> _Action item_
Turn the rows below into a JSON list of strings, one string per line, skipping blank lines and leaving out the pictures.
=== Data for analysis ===
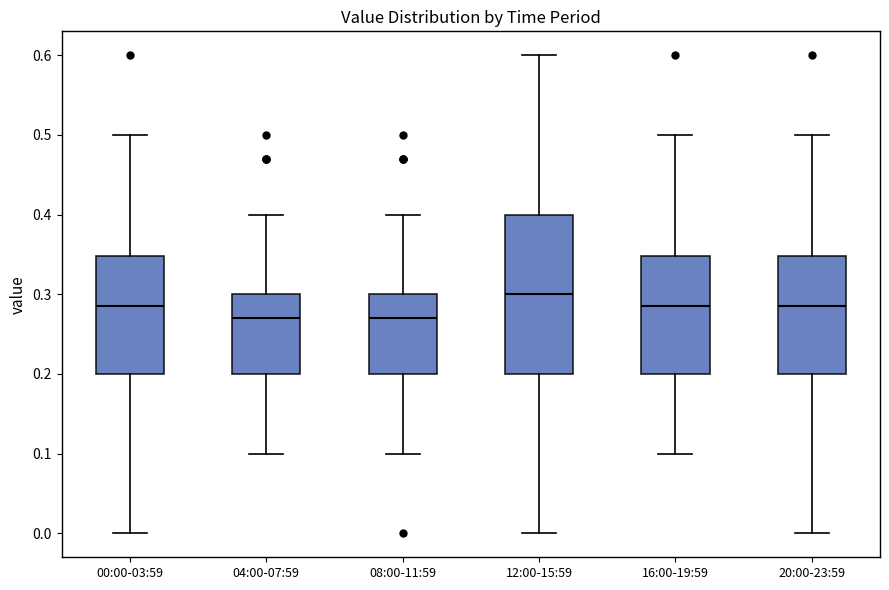

Comparing the boxes themselves (not the whiskers), which one is the tallest?

12:00-15:59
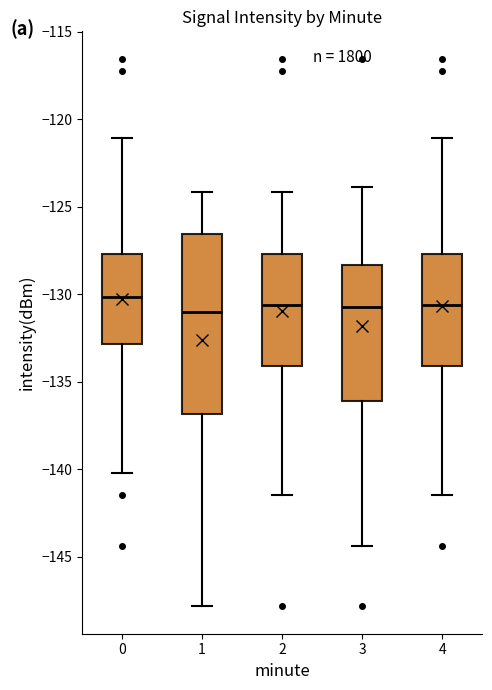

Reading left to right, read every box against the y-axis: the position of its median line, the range the box covers, and the ends of its whiskers. The values are not printed on the chart, so give them approximately, as read against the axis.

0: median -130.0, box -133.0 to -127.5, whiskers -140.0 to -121.0
1: median -131.0, box -137.0 to -126.5, whiskers -148.0 to -124.0
2: median -130.5, box -134.0 to -127.5, whiskers -141.5 to -124.0
3: median -130.5, box -136.0 to -128.5, whiskers -144.5 to -124.0
4: median -130.5, box -134.0 to -127.5, whiskers -141.5 to -121.0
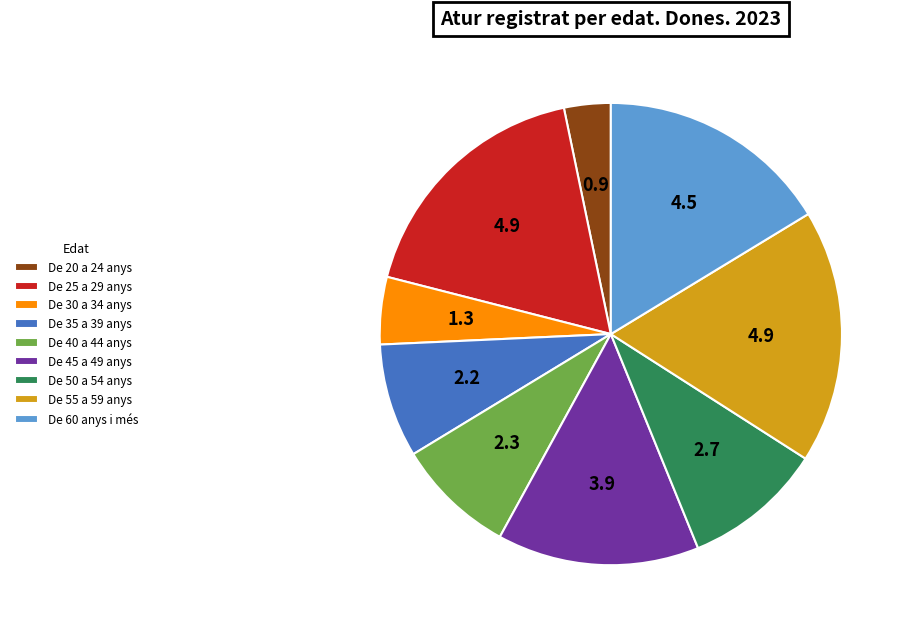

Is there any slice that represents more than half of the pie?

No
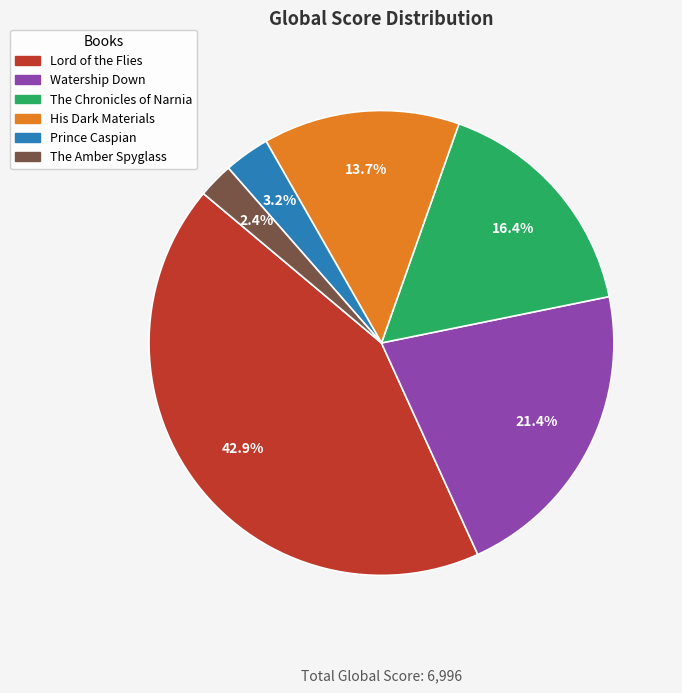

Approximately how many times larger is the value at Lord of the Flies compared to The Chronicles of Narnia?

2.6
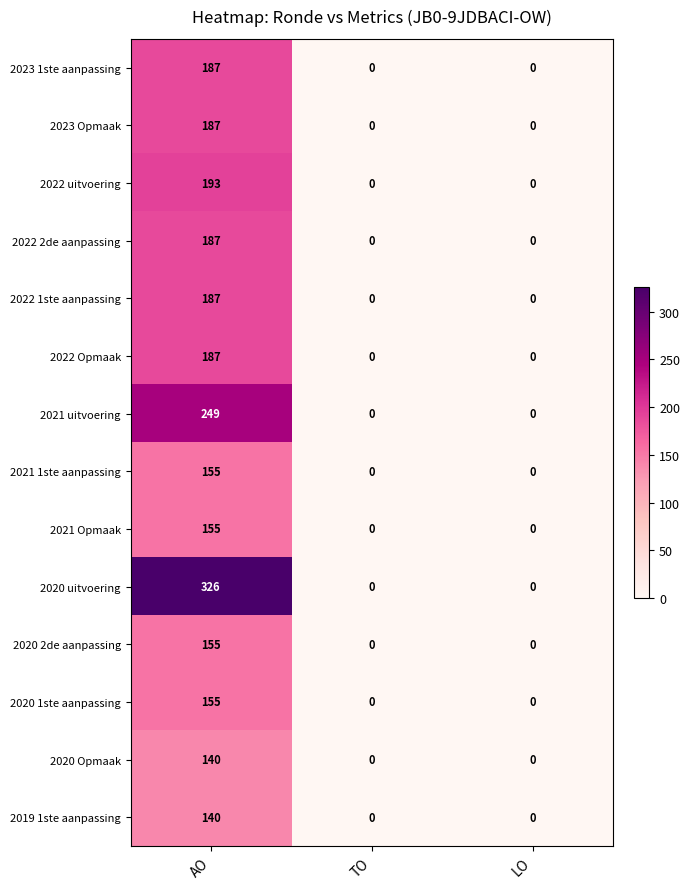

What is the average value of the 2020 Opmaak series?

47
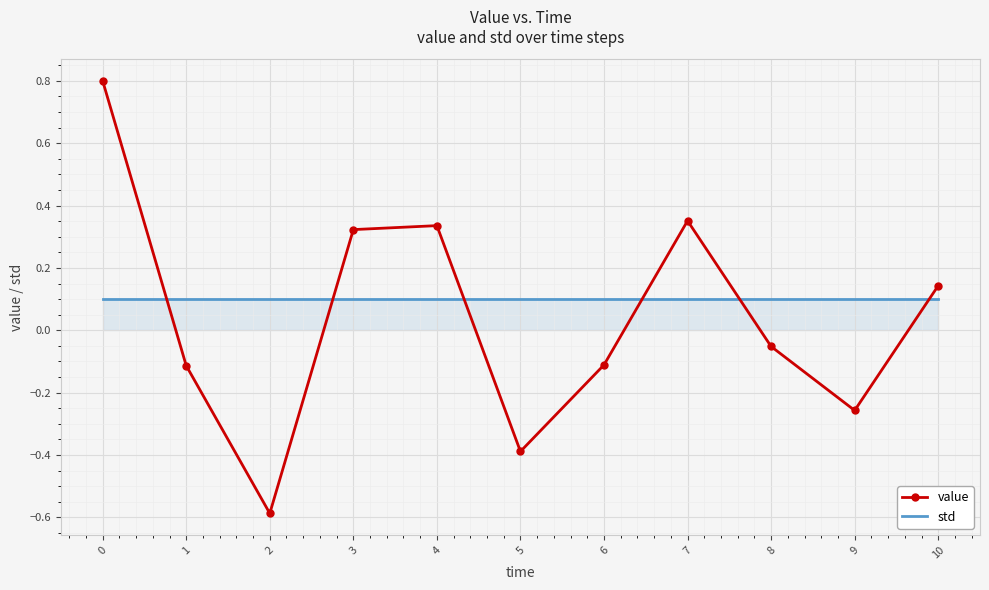

At 0, list the series in order from largest to smallest.

value, std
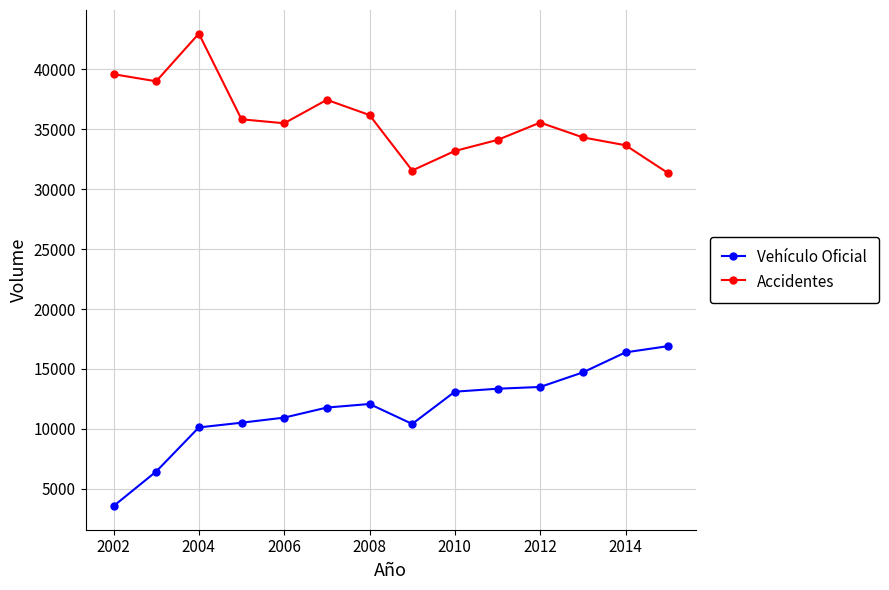

At how many categories does at least one series exceed 8598?

14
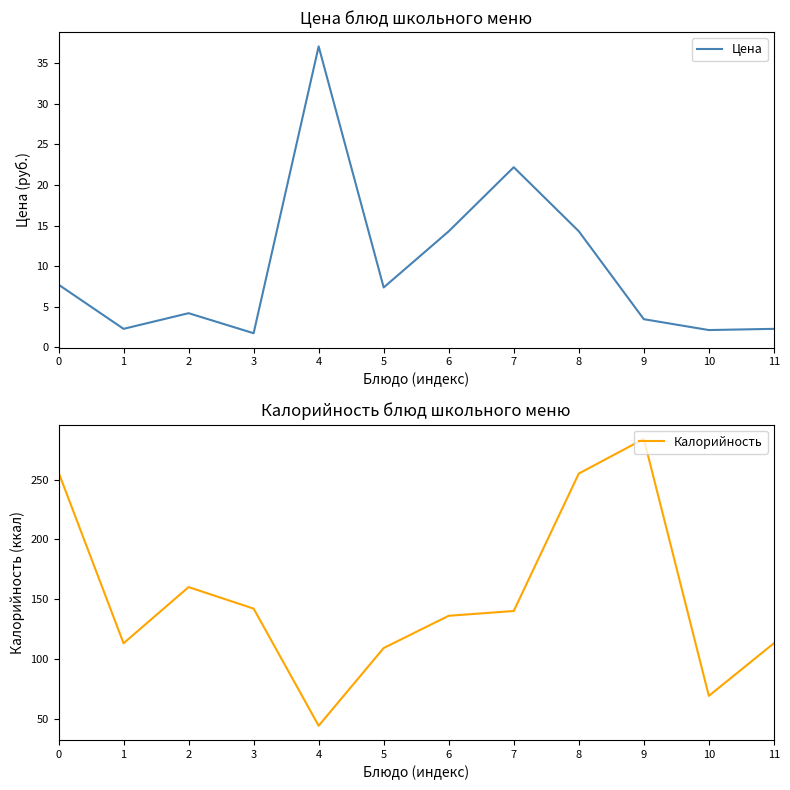

Which category has the lowest value in the Цена series?

3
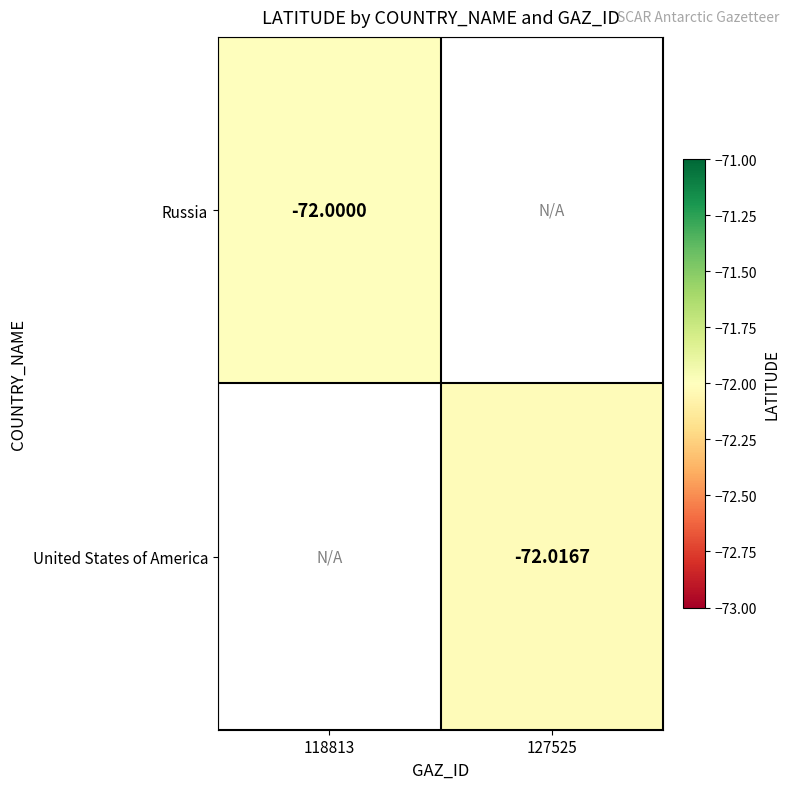

Is the value of Russia at 118813 greater than the value of United States of America at 118813?

No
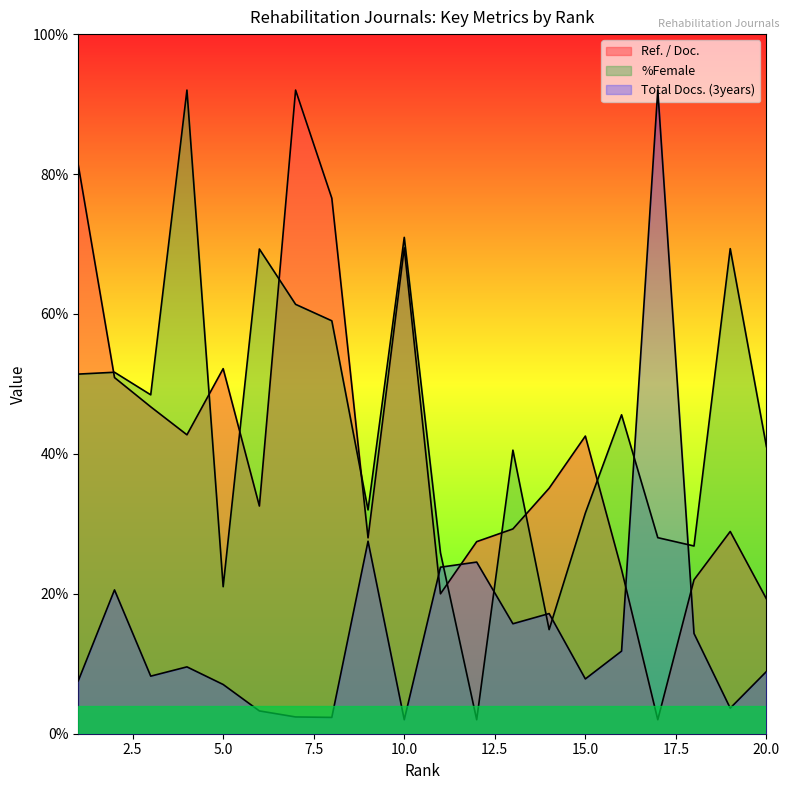

In Ref. / Doc., how many points are higher than both neighbors (excluding endpoints)?

5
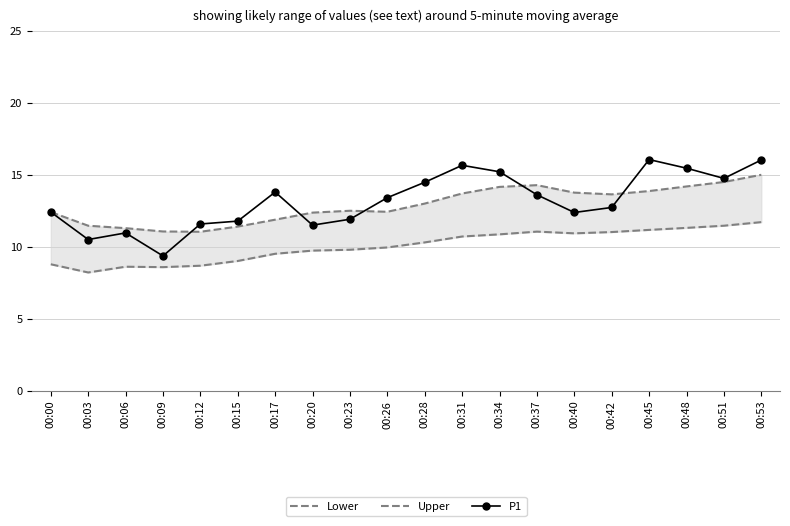

In P1, how many points are higher than both neighbors (excluding endpoints)?

4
===
> _Result_
[
  "Comparing the boxes themselves (not the whiskers), which one is the tallest?",
  "12:00-15:59",
  "Reading left to right, read every box against the y-axis: the position of its median line, the range the box covers, and the ends of its whiskers. The values are not printed on the chart, so give them approximately, as read against the axis.",
  "0: median -130.0, box -133.0 to -127.5, whiskers -140.0 to -121.0",
  "1: median -131.0, box -137.0 to -126.5, whiskers -148.0 to -124.0",
  "2: median -130.5, box -134.0 to -127.5, whiskers -141.5 to -124.0",
  "3: median -130.5, box -136.0 to -128.5, whiskers -144.5 to -124.0",
  "4: median -130.5, box -134.0 to -127.5, whiskers -141.5 to -121.0",
  "Is there any slice that represents more than half of the pie?",
  "No",
  "Approximately how many times larger is the value at Lord of the Flies compared to The Chronicles of Narnia?",
  "2.6",
  "What is the average value of the 2020 Opmaak series?",
  "47",
  "At 0, list the series in order from largest to smallest.",
  "value, std",
  "At how many categories does at least one series exceed 8598?",
  "14",
  "Which category has the lowest value in the Цена series?",
  "3",
  "Is the value of Russia at 118813 greater than the value of United States of America at 118813?",
  "No",
  "In Ref. / Doc., how many points are higher than both neighbors (excluding endpoints)?",
  "5",
  "In P1, how many points are higher than both neighbors (excluding endpoints)?",
  "4"
]